Now, I'm not saying that I know there is no collusion in the WSOP (with the large number of players involved, I'm sure there must be some bad apples). I'm not saying that I know that the players on HSP don't reduce their risk behind the scenes (I have no idea). I'm just saying that both of these articles were almost entirely free of content: no information, just baseless accusations.


I am used to these kinds of comments and understand them. When I released my book "Dirty Poker" and gave my opinion about major online poker cheating including hole-card reading, people called me basically the same things as the writer of these comments. And what happened in 2007? We saw the Absolute, Full Tilt and Ultimate Bet scams which only proved me right. When I said that the Fox Sports Net $60 million freezeout (where each of six players was to put up $10 million in a winner-take-all) was bullshit, I was attacked the same way. Funny, though, right after my book, Fox cancelled it. So now that when I say GSN is bullshit, I get the same response.

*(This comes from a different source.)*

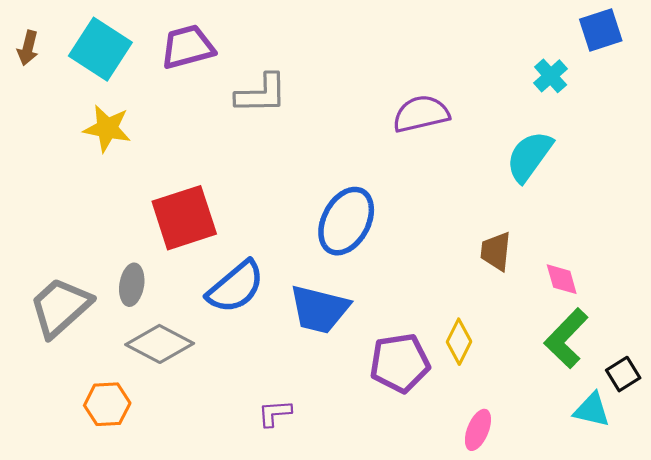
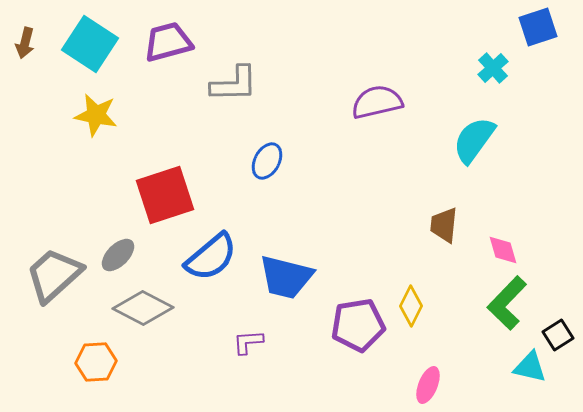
blue ellipse: (346, 221) -> (267, 161), moved, size x0.6
gray ellipse: (132, 285) -> (118, 255), turned 36
purple L-shape: (275, 413) -> (248, 342), moved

The problem is that I write about things before they happen, when no one wants to hear about them. Then when they turn out to be true, no one gives me credit because my warnings were long ago forgotten. Naturally my take on GSN's High Stakes Poker IS nothing more than an opinion, but it's based on very deductive analysis of what I see going on. Look, let's face it: if I could prove that the show is a fake and the players have prearranged agreements not to lose any money, then there would be no show and the players wouldn't be interested in doing it.

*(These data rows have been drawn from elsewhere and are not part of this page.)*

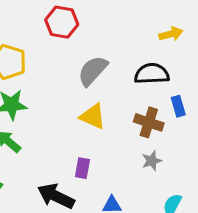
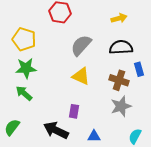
yellow arrow: (171, 34) -> (119, 18), moved
gray star: (152, 161) -> (121, 106), size x1.5

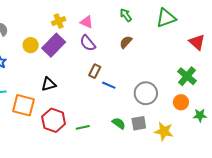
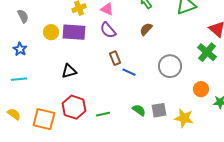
purple rectangle: (54, 45) -> (74, 32), turned 50
brown rectangle: (95, 71) -> (115, 58), turned -48
green cross: (187, 76) -> (207, 52), moved
gray circle: (146, 93) -> (170, 66), moved
orange square: (24, 105) -> (44, 119), moved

Remember, scams are only scams once they are caught.

Nobody wants to listen to the warnings in advance because everyone is having so much fun watching the show, especially when these warnings are coming from someone who is an admitted ex-cheater. But this does not mean that I as an ex-cheater can't be believed. Even though this is ONLY my opinion about "High Stakes Poker," I am certainly more qualified that most people (including poker players) to recognize the elements of a poker or gambling scam. So instead of dismissing my comments as ridiculous, try heeding them now, and please, remember to send me an e-mail in a year or two or three, when you can say "Richard, you told me so!"

Again, my article never stated to have evidence. I am just trying to get people to think about things they might not want to believe are going on.

Remember: where there is poker and gambling, there is certainly more deviousness and corruption than in just about every other sector in life. That's not to say anything close to a majority of people playing poker are prone to cheating, simply that more cheating and scams happen in this venue than in practically all others.